### Excerto
++++++++++++++++++++
Eles podem colocar as prisões sob prisão preventiva, mas não o vento nem a luz Texto da tradução para português retirado do website: http://www.radioleonor.org/
Entrevista a Julien Coupat, realizada ainda na prisão e por escrito pelas jornalistas Isabelle Mandraud e Caroline Monnot e publicada a 25 de Maio pelo Le Monde [diário francês].
Coupat esteve em prisão preventiva entre 15 de Novembro de 2008 e 28 de Maio de 2009 acusado de “terrorismo”, no seguimento dos acontecimentos de “Tarnac”.
“É o aspecto mais formidável deste processo: um livro transcrito integralmente no dossier da instrução, interrogatórios onde se tenta fazer-nos dizer que vivemos como está escrito em «A insurreição que vem», que nos manifestamos como é preconizado em «A Insurreição que vem», que sabotamos linhas de comboio para comemorar o golpe de Estado bolchevique de Outubro 1917, como é mencionado em «A Insurreição que vem», um editor convocado pelos serviços anti-terroristas para interrogatório. Na memória francesa, há muito tempo que não se via o poder ter medo por causa de um livro. Havia mais o hábito de considerar que enquanto os esquerdistas estavam ocupados a escrever, pelo menos não estavam a fazer a revolução. Os tempos estão a mudar, seguramente. Regressa a seriedade histórica.”
++++++++++++++++++++
### Conteúdo dos dados
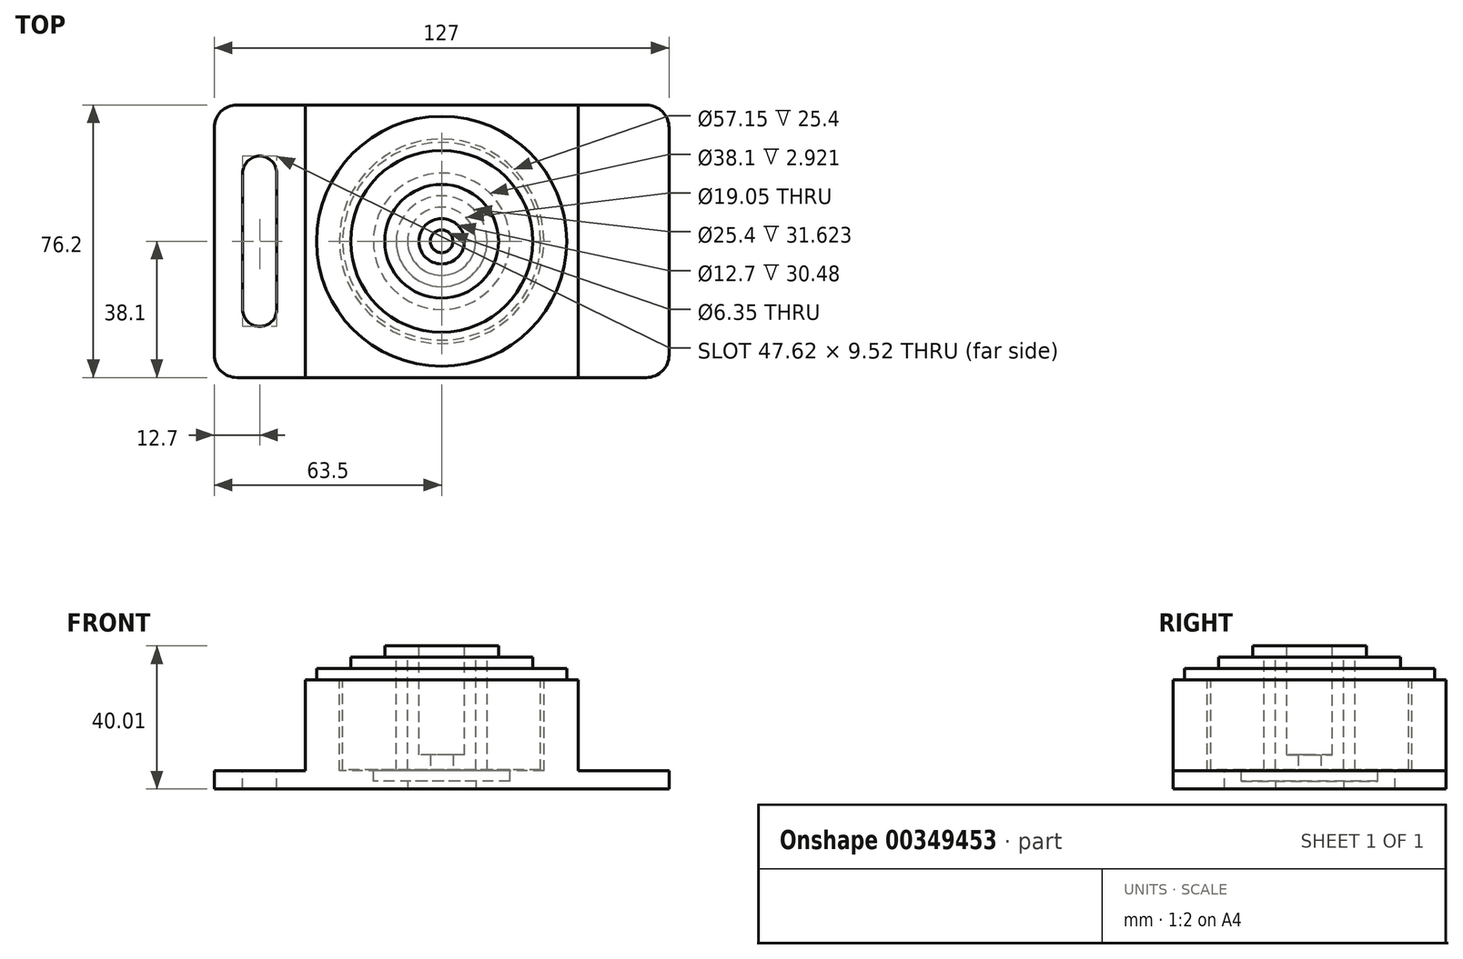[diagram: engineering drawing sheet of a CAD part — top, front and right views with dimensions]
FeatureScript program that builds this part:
++++++++++++++++++++
### Exercício escrito
Com base no excerto sobre a entrevista a Julien Coupat, responda:
(a) Em que jornal e em que dia foi publicada a entrevista?
(b) Entre que datas esteve Coupat em prisão preventiva?
(c) Segundo Coupat, nos interrogatórios tenta-se fazê-los dizer que sabotaram linhas de comboio para comemorar que acontecimento?

### A resposta
(a) No Le Monde, a 25 de Maio.
(b) Entre 15 de Novembro de 2008 e 28 de Maio de 2009.
(c) O golpe de Estado bolchevique de Outubro de 1917.